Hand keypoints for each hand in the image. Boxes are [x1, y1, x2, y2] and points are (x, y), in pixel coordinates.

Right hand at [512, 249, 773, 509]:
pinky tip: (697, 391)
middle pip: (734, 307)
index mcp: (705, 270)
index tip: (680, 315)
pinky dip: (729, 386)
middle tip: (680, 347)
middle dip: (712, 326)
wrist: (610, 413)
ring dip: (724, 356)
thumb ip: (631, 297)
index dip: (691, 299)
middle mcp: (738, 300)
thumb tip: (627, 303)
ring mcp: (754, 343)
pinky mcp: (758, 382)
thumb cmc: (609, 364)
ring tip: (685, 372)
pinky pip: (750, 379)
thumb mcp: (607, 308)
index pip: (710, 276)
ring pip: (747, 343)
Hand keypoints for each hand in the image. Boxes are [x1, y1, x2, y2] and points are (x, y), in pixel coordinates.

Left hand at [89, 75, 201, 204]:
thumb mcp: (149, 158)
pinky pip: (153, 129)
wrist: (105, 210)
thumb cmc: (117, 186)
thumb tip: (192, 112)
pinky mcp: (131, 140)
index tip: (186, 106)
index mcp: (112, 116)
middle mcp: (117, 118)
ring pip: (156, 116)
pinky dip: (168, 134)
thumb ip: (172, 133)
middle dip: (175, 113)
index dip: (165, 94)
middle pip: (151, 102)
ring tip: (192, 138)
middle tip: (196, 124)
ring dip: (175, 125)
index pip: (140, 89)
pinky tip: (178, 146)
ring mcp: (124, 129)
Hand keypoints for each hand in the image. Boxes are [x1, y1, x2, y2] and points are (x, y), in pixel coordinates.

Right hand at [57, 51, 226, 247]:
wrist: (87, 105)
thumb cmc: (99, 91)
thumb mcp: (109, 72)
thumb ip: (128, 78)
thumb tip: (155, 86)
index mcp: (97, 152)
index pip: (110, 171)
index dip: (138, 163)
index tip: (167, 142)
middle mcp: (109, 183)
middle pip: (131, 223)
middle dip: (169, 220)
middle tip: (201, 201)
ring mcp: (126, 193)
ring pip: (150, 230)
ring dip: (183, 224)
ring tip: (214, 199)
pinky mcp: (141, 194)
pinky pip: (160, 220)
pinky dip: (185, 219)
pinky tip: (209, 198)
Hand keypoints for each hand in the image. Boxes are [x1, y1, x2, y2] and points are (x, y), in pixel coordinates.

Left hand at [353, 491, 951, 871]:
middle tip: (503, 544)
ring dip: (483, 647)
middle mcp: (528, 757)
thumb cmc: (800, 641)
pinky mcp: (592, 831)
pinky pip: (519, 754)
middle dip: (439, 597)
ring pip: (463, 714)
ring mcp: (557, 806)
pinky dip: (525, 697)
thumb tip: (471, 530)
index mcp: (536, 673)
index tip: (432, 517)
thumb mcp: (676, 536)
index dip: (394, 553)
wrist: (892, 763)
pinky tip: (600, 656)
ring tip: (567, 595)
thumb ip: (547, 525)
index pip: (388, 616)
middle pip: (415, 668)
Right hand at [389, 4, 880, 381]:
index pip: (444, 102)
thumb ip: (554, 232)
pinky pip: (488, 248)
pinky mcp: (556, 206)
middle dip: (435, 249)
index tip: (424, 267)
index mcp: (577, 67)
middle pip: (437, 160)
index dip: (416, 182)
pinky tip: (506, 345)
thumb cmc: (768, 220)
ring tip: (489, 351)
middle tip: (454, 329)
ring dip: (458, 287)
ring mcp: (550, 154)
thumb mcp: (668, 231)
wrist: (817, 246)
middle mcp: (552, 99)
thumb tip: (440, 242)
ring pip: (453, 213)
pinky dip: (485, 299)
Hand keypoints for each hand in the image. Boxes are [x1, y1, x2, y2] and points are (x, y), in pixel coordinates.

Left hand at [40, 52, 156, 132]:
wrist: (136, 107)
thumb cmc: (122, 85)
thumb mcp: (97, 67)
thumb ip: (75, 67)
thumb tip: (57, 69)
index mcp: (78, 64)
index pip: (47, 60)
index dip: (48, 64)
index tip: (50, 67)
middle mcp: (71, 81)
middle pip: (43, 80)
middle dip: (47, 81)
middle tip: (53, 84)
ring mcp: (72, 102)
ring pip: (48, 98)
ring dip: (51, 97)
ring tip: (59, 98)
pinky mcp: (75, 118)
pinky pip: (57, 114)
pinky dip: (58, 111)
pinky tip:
——————————
→ PROBLEM DETAILS
Look in the material above for the line with "thumb cmc: (122, 85)" and the line with "ring tip: (59, 98)", and transcribe exactly those lines and all lines between them, nothing more.

→ WRITTEN SOLUTION
thumb cmc: (122, 85)
thumb mcp: (97, 67)
thumb ip: (75, 67)
thumb tip: (57, 69)
index mcp: (78, 64)
index pip: (47, 60)
index dip: (48, 64)
index tip: (50, 67)
middle mcp: (71, 81)
middle pip: (43, 80)
middle dip: (47, 81)
middle tip: (53, 84)
ring mcp: (72, 102)
ring pip: (48, 98)
ring dip: (51, 97)
ring tip: (59, 98)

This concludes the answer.